EXERCISE OBJECTIVE:
Once the line with "PU-3060, start: Dec 18 -> Dec 20" is found in the data, output it and each following line exactly, up to and including the line with "PU-3095, estimate: 1 -> 4", and nothing before or after.

----- PROVIDED INFORMATION

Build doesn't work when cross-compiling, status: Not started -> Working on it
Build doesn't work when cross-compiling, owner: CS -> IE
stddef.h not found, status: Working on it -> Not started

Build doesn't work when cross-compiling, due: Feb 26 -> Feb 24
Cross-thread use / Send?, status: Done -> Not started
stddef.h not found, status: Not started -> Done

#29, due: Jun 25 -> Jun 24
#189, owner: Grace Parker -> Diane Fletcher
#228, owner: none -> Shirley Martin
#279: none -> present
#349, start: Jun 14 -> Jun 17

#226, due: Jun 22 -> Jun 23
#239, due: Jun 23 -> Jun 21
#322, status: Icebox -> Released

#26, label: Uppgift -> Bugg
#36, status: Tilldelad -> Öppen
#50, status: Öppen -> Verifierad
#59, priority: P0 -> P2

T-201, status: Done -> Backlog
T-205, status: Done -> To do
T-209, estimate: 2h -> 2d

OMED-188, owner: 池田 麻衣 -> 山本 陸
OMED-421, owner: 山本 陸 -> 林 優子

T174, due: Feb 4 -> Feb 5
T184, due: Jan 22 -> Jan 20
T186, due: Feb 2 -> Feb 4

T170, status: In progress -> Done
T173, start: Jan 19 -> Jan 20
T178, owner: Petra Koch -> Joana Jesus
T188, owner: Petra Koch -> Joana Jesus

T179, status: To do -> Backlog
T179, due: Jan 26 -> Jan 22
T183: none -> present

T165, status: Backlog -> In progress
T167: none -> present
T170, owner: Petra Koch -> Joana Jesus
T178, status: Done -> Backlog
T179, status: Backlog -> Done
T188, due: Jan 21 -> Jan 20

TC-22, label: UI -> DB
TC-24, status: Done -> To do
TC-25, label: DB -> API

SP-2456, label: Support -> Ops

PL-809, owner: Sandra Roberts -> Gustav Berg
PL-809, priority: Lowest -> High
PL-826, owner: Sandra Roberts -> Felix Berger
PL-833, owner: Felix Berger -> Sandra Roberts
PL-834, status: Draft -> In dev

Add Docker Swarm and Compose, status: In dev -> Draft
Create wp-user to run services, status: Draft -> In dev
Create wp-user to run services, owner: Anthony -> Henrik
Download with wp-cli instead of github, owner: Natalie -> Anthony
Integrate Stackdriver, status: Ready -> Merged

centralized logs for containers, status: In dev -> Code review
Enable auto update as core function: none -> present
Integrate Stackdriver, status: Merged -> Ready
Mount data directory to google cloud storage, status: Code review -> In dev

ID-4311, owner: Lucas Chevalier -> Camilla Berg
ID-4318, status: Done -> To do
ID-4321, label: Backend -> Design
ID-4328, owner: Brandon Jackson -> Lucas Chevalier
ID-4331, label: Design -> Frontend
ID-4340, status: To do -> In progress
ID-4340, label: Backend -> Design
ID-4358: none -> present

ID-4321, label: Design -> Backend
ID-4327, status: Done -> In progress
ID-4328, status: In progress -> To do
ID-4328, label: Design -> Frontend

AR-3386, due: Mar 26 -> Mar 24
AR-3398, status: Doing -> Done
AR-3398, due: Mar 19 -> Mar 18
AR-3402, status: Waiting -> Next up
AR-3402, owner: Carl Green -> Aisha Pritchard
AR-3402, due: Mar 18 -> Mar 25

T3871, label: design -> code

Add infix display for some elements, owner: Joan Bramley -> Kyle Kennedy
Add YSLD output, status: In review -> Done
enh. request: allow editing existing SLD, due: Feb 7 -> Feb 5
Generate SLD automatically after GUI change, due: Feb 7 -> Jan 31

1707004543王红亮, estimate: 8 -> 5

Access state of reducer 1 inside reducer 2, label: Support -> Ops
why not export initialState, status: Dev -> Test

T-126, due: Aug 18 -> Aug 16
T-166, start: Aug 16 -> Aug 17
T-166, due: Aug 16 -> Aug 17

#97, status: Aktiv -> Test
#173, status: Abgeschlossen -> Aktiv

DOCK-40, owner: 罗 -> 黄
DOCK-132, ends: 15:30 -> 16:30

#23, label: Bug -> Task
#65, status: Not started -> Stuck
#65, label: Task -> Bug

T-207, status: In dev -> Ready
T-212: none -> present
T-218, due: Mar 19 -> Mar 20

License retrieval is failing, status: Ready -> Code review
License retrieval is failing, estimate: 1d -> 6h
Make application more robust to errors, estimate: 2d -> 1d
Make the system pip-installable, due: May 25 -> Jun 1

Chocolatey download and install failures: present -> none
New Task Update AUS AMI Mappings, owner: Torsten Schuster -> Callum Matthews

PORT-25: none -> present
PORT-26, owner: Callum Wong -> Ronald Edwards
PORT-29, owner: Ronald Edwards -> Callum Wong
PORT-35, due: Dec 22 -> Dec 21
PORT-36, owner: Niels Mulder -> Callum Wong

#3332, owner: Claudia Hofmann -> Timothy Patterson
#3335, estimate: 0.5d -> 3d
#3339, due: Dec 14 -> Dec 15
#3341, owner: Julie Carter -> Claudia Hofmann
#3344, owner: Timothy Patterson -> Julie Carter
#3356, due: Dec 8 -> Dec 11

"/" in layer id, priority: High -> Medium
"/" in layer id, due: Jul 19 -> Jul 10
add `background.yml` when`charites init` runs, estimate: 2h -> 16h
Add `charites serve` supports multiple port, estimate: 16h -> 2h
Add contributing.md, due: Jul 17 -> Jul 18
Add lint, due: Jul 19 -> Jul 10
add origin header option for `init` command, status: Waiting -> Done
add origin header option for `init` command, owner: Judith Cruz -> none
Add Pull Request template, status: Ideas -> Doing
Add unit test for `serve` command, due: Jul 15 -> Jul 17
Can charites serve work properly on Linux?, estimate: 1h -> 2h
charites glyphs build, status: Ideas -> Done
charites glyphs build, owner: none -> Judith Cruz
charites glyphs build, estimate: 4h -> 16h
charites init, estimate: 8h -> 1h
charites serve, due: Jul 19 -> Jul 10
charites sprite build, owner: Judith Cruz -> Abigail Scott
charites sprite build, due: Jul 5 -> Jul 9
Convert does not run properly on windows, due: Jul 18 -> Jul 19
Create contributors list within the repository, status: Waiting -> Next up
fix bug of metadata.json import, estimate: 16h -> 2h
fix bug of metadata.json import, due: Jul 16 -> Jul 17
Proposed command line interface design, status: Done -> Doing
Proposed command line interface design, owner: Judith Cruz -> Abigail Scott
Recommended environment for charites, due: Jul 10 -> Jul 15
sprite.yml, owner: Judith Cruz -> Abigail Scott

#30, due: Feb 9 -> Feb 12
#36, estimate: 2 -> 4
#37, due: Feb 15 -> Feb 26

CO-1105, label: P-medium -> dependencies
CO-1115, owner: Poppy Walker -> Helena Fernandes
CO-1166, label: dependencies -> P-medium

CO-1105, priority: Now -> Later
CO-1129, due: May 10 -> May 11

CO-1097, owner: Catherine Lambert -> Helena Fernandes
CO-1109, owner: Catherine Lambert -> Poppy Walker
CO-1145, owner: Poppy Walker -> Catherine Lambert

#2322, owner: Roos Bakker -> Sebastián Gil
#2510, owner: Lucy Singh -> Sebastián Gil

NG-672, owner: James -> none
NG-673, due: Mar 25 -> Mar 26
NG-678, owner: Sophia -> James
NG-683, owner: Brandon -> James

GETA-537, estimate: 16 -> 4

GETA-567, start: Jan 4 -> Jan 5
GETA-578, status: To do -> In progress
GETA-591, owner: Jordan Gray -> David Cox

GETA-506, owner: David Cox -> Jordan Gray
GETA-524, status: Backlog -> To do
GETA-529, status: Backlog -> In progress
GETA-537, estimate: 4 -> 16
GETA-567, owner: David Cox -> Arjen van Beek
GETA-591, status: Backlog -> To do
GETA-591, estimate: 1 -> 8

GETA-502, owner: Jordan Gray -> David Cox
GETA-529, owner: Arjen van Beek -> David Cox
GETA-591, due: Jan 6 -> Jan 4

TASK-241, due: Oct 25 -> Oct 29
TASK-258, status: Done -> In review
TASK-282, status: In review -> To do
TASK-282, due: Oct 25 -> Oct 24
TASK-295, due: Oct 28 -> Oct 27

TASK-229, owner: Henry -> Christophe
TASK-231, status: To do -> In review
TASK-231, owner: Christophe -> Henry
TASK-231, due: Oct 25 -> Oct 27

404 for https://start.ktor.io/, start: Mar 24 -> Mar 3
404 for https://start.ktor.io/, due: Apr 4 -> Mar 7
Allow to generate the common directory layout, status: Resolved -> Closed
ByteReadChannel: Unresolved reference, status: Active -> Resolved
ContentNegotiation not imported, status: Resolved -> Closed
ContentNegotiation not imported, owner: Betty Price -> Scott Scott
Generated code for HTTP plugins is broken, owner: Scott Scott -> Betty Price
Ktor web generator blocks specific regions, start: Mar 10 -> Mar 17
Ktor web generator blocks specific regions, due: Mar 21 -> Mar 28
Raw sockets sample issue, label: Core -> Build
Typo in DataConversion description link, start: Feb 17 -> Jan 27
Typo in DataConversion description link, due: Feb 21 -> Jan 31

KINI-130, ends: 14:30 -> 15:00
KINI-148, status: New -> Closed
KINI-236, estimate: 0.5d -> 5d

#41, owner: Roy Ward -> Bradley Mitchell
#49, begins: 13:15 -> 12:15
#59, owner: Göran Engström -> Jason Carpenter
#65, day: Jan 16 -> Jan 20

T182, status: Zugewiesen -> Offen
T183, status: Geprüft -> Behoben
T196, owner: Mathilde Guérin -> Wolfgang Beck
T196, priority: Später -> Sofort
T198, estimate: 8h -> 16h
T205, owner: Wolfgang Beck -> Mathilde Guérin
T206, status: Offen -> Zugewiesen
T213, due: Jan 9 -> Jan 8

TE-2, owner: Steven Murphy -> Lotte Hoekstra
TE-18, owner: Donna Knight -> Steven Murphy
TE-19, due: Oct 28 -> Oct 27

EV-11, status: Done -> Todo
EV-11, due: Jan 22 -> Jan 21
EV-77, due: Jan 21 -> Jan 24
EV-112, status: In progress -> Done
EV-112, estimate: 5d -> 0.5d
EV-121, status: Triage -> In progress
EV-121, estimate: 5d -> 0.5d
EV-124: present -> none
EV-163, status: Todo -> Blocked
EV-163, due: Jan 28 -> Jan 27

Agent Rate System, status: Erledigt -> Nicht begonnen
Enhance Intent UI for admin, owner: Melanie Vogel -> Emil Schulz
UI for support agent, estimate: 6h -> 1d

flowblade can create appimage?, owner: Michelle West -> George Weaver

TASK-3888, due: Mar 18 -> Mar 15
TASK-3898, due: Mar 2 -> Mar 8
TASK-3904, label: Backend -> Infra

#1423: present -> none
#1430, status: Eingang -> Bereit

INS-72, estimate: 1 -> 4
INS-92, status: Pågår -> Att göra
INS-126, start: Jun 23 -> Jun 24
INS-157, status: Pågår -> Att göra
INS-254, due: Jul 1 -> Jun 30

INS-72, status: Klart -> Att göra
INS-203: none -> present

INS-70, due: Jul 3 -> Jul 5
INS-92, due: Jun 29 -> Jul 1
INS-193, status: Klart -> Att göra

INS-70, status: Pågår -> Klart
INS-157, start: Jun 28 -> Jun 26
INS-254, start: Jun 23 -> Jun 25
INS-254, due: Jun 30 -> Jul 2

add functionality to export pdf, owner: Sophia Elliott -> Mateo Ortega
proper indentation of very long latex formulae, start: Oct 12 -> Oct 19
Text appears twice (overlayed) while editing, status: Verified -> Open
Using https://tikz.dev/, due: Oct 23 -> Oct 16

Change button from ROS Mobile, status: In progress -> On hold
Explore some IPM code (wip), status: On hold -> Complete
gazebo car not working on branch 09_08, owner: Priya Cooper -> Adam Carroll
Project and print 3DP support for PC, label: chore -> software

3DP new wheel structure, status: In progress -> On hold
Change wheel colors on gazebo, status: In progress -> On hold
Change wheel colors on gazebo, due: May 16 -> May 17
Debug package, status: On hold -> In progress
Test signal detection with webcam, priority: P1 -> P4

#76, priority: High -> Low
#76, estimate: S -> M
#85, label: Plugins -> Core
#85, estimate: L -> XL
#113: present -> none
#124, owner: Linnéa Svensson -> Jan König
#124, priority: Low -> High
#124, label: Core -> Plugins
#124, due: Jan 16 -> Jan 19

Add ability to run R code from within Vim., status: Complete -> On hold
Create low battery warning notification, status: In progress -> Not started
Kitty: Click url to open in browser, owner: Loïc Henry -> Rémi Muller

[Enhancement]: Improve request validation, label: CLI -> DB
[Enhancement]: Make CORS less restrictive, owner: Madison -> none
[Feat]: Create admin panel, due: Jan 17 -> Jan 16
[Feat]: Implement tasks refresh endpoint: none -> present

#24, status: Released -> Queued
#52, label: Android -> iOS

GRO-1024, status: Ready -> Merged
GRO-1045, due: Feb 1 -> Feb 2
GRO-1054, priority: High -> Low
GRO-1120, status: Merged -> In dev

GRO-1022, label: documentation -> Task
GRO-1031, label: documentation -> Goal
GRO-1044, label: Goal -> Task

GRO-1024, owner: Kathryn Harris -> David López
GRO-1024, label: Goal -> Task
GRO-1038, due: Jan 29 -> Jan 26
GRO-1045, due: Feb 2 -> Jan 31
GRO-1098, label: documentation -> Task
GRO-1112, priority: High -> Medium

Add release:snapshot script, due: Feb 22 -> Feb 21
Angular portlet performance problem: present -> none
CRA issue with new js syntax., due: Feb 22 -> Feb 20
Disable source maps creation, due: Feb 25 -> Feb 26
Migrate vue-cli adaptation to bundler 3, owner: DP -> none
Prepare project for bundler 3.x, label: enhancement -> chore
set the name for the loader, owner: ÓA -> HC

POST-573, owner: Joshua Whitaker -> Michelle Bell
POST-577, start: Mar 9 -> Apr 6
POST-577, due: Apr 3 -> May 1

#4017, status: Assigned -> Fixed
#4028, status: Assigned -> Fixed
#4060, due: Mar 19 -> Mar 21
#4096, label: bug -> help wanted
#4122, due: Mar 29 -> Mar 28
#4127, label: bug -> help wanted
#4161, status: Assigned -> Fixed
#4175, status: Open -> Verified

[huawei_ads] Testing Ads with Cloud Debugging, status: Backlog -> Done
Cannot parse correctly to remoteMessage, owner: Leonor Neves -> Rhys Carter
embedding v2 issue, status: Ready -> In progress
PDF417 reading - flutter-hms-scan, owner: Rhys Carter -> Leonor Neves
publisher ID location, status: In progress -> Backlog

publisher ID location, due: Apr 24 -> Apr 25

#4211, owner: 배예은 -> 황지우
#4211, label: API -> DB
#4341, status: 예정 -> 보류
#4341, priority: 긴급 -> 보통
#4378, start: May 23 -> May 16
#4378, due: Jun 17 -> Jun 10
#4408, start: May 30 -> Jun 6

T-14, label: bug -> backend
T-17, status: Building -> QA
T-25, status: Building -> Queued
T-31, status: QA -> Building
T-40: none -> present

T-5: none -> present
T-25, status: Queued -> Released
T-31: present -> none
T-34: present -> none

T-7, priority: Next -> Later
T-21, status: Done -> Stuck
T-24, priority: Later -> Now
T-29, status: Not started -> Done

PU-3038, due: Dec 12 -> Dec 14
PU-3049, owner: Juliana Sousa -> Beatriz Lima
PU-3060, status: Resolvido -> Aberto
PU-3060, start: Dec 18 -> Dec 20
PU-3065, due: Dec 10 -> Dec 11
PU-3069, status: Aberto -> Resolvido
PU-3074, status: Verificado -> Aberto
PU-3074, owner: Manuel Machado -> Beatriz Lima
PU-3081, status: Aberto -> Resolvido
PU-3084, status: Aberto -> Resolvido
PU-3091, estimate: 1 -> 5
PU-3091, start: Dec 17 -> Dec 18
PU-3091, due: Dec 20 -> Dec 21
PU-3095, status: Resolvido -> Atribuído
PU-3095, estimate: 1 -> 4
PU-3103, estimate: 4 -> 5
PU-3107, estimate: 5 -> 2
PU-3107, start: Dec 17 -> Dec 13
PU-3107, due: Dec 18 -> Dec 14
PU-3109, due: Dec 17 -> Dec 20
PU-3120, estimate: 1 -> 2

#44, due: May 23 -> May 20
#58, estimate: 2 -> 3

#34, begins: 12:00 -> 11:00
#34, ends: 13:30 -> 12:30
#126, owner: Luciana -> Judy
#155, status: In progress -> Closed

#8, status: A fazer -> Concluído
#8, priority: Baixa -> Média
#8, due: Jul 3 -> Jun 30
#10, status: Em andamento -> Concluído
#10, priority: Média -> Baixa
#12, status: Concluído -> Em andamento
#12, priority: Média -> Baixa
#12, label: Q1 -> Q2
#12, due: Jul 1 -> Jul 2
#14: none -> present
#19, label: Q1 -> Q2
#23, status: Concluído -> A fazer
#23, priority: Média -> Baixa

----------

ANSWER SPACE:
PU-3060, start: Dec 18 -> Dec 20
PU-3065, due: Dec 10 -> Dec 11
PU-3069, status: Aberto -> Resolvido
PU-3074, status: Verificado -> Aberto
PU-3074, owner: Manuel Machado -> Beatriz Lima
PU-3081, status: Aberto -> Resolvido
PU-3084, status: Aberto -> Resolvido
PU-3091, estimate: 1 -> 5
PU-3091, start: Dec 17 -> Dec 18
PU-3091, due: Dec 20 -> Dec 21
PU-3095, status: Resolvido -> Atribuído
PU-3095, estimate: 1 -> 4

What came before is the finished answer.